_What you will do:_
Output every line of the records below as a JSON list of strings, one string per line, skipping blank lines and leaving out the pictures.

Data entries:
'''

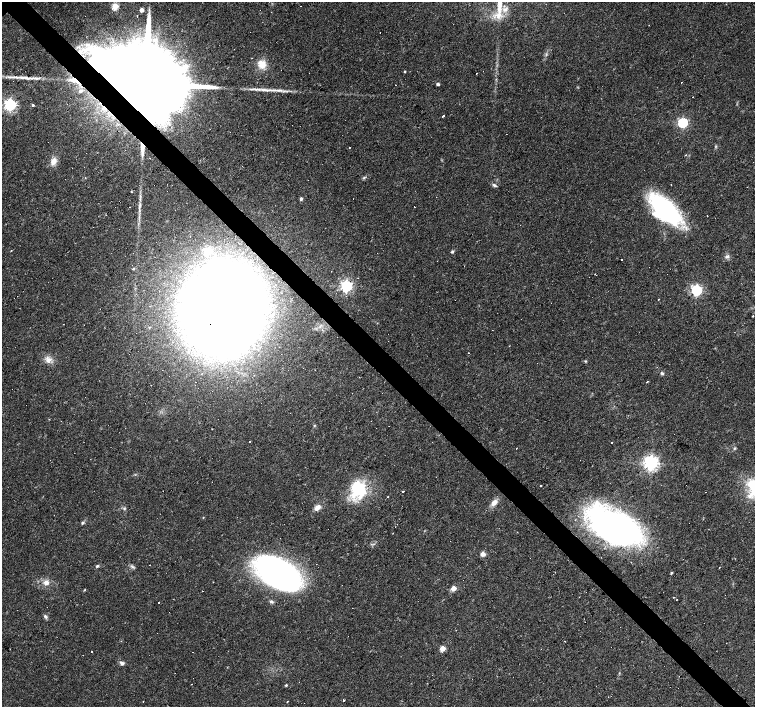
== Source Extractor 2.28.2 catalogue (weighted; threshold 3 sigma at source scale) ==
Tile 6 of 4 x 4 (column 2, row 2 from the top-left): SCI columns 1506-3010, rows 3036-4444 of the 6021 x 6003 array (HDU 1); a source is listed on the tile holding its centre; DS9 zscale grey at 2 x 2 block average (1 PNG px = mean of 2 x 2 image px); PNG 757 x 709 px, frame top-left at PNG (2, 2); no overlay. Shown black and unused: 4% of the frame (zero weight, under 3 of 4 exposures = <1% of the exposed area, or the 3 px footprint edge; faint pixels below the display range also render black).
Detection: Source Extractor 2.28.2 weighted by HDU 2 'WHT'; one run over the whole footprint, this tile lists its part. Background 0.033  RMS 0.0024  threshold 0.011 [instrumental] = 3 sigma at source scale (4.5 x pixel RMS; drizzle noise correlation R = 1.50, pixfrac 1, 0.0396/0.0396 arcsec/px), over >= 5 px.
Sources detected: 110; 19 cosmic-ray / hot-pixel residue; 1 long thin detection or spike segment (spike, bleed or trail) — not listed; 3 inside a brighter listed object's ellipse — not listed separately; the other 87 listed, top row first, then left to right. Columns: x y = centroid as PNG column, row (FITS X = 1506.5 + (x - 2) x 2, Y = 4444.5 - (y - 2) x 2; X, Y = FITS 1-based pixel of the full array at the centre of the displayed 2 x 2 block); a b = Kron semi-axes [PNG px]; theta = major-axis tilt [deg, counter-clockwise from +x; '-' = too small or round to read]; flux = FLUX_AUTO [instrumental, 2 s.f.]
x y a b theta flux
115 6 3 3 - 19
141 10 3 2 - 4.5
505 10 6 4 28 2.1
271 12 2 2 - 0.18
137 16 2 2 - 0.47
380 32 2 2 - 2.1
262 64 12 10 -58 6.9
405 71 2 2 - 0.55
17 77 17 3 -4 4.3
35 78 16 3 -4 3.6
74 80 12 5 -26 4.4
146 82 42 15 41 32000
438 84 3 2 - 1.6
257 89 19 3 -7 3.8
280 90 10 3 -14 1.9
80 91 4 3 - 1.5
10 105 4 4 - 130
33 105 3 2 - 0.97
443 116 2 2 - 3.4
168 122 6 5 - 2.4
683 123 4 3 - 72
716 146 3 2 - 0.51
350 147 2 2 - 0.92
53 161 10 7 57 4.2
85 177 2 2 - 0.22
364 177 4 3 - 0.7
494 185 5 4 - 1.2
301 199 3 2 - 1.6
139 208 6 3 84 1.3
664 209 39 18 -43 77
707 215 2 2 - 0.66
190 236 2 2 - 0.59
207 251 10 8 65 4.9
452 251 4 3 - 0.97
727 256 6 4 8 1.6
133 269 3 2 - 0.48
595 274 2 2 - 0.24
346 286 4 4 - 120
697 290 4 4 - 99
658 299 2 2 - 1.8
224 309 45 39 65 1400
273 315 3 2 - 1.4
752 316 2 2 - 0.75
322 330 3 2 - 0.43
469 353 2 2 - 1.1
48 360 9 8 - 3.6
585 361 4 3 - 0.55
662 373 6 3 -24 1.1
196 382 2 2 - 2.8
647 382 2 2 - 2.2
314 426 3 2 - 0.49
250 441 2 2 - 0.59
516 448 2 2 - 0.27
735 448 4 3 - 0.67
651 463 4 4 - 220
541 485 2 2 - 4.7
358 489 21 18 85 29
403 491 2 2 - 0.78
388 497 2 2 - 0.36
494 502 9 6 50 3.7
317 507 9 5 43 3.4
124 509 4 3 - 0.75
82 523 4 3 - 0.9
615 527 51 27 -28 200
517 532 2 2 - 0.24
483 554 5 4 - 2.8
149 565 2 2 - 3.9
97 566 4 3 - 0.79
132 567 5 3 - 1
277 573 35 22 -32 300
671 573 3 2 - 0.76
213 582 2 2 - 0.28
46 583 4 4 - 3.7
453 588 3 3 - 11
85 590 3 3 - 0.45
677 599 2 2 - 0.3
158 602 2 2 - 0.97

'''

_Correct result:_
[
  "== Source Extractor 2.28.2 catalogue (weighted; threshold 3 sigma at source scale) ==",
  "Tile 6 of 4 x 4 (column 2, row 2 from the top-left): SCI columns 1506-3010, rows 3036-4444 of the 6021 x 6003 array (HDU 1); a source is listed on the tile holding its centre; DS9 zscale grey at 2 x 2 block average (1 PNG px = mean of 2 x 2 image px); PNG 757 x 709 px, frame top-left at PNG (2, 2); no overlay. Shown black and unused: 4% of the frame (zero weight, under 3 of 4 exposures = <1% of the exposed area, or the 3 px footprint edge; faint pixels below the display range also render black).",
  "Detection: Source Extractor 2.28.2 weighted by HDU 2 'WHT'; one run over the whole footprint, this tile lists its part. Background 0.033  RMS 0.0024  threshold 0.011 [instrumental] = 3 sigma at source scale (4.5 x pixel RMS; drizzle noise correlation R = 1.50, pixfrac 1, 0.0396/0.0396 arcsec/px), over >= 5 px.",
  "Sources detected: 110; 19 cosmic-ray / hot-pixel residue; 1 long thin detection or spike segment (spike, bleed or trail) — not listed; 3 inside a brighter listed object's ellipse — not listed separately; the other 87 listed, top row first, then left to right. Columns: x y = centroid as PNG column, row (FITS X = 1506.5 + (x - 2) x 2, Y = 4444.5 - (y - 2) x 2; X, Y = FITS 1-based pixel of the full array at the centre of the displayed 2 x 2 block); a b = Kron semi-axes [PNG px]; theta = major-axis tilt [deg, counter-clockwise from +x; '-' = too small or round to read]; flux = FLUX_AUTO [instrumental, 2 s.f.]",
  "x y a b theta flux",
  "115 6 3 3 - 19",
  "141 10 3 2 - 4.5",
  "505 10 6 4 28 2.1",
  "271 12 2 2 - 0.18",
  "137 16 2 2 - 0.47",
  "380 32 2 2 - 2.1",
  "262 64 12 10 -58 6.9",
  "405 71 2 2 - 0.55",
  "17 77 17 3 -4 4.3",
  "35 78 16 3 -4 3.6",
  "74 80 12 5 -26 4.4",
  "146 82 42 15 41 32000",
  "438 84 3 2 - 1.6",
  "257 89 19 3 -7 3.8",
  "280 90 10 3 -14 1.9",
  "80 91 4 3 - 1.5",
  "10 105 4 4 - 130",
  "33 105 3 2 - 0.97",
  "443 116 2 2 - 3.4",
  "168 122 6 5 - 2.4",
  "683 123 4 3 - 72",
  "716 146 3 2 - 0.51",
  "350 147 2 2 - 0.92",
  "53 161 10 7 57 4.2",
  "85 177 2 2 - 0.22",
  "364 177 4 3 - 0.7",
  "494 185 5 4 - 1.2",
  "301 199 3 2 - 1.6",
  "139 208 6 3 84 1.3",
  "664 209 39 18 -43 77",
  "707 215 2 2 - 0.66",
  "190 236 2 2 - 0.59",
  "207 251 10 8 65 4.9",
  "452 251 4 3 - 0.97",
  "727 256 6 4 8 1.6",
  "133 269 3 2 - 0.48",
  "595 274 2 2 - 0.24",
  "346 286 4 4 - 120",
  "697 290 4 4 - 99",
  "658 299 2 2 - 1.8",
  "224 309 45 39 65 1400",
  "273 315 3 2 - 1.4",
  "752 316 2 2 - 0.75",
  "322 330 3 2 - 0.43",
  "469 353 2 2 - 1.1",
  "48 360 9 8 - 3.6",
  "585 361 4 3 - 0.55",
  "662 373 6 3 -24 1.1",
  "196 382 2 2 - 2.8",
  "647 382 2 2 - 2.2",
  "314 426 3 2 - 0.49",
  "250 441 2 2 - 0.59",
  "516 448 2 2 - 0.27",
  "735 448 4 3 - 0.67",
  "651 463 4 4 - 220",
  "541 485 2 2 - 4.7",
  "358 489 21 18 85 29",
  "403 491 2 2 - 0.78",
  "388 497 2 2 - 0.36",
  "494 502 9 6 50 3.7",
  "317 507 9 5 43 3.4",
  "124 509 4 3 - 0.75",
  "82 523 4 3 - 0.9",
  "615 527 51 27 -28 200",
  "517 532 2 2 - 0.24",
  "483 554 5 4 - 2.8",
  "149 565 2 2 - 3.9",
  "97 566 4 3 - 0.79",
  "132 567 5 3 - 1",
  "277 573 35 22 -32 300",
  "671 573 3 2 - 0.76",
  "213 582 2 2 - 0.28",
  "46 583 4 4 - 3.7",
  "453 588 3 3 - 11",
  "85 590 3 3 - 0.45",
  "677 599 2 2 - 0.3",
  "158 602 2 2 - 0.97"
]